Problem: Go through the lines below and count those that contain "response"; the number is all that should be returned.

[Data in this exercise — start]

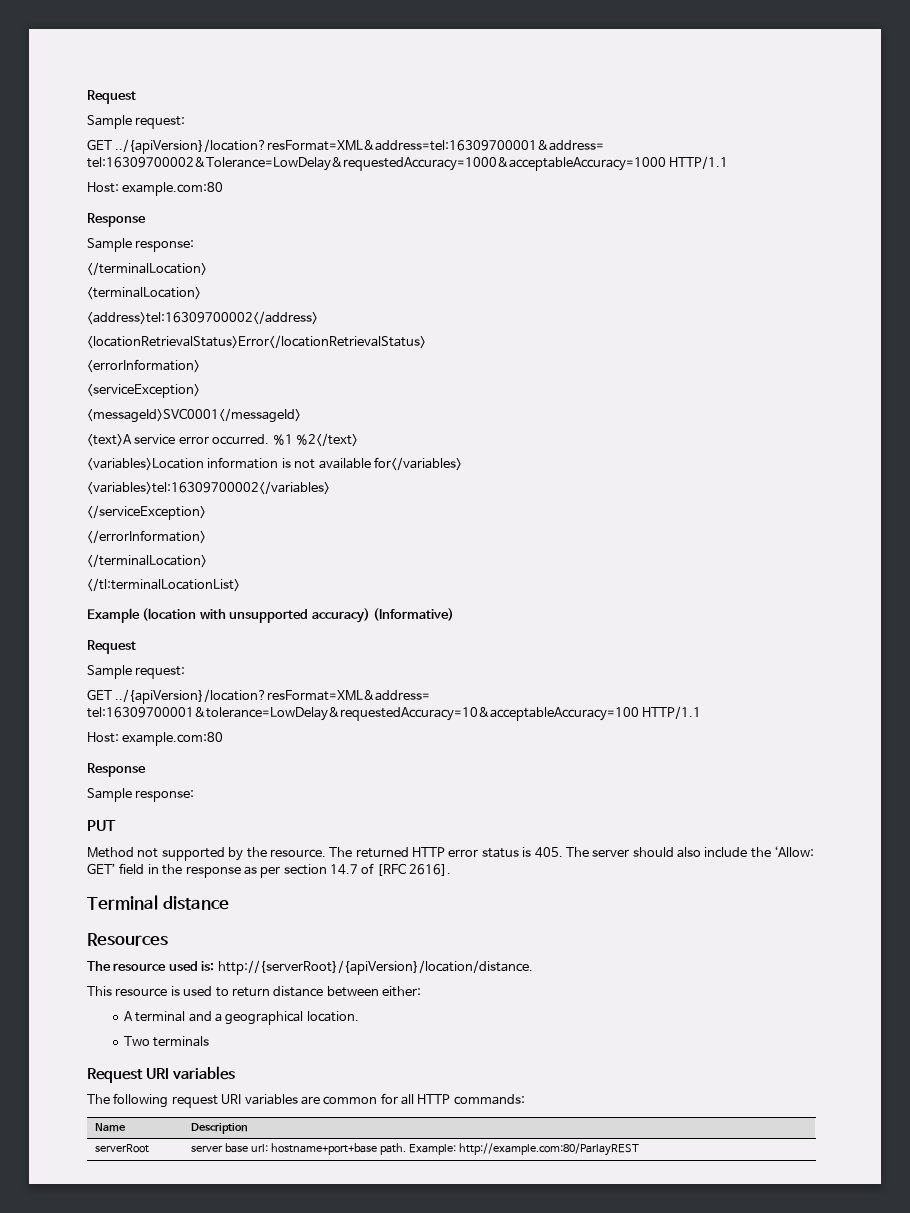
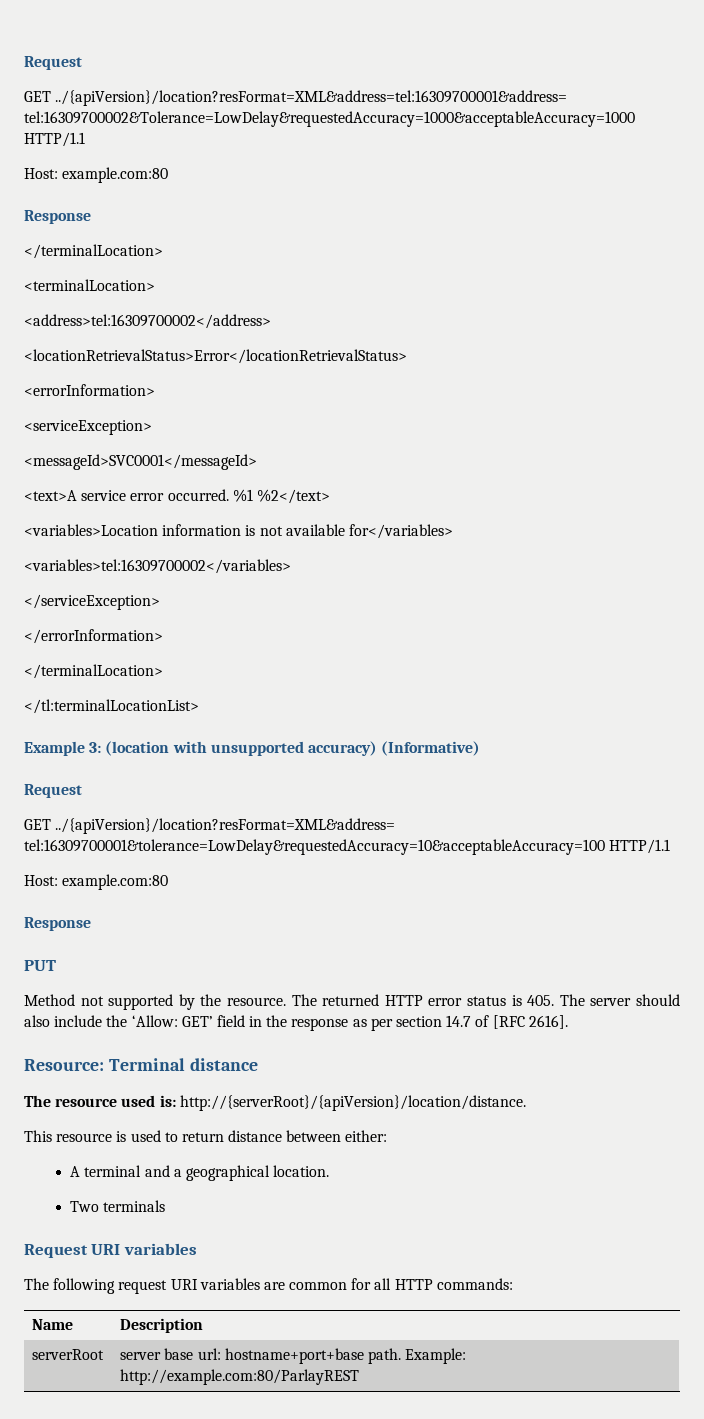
[87,90,136,104] [87,115,186,129] Request // Sample request: -> [24,56,82,70] Request
[87,238,195,252] // Sample response: -> (91, 217) none
(140, 615) none -> [89,742,102,753] 3:
[87,665,186,679] // Sample request: -> (82, 791) none
[87,788,195,802] // Sample response: -> (91, 924) none
(452, 870) none -> [24,1059,104,1071] Resource:
[87,933,168,946] // Resources -> (258, 1064) none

[Data in this exercise — finish]

Result: 2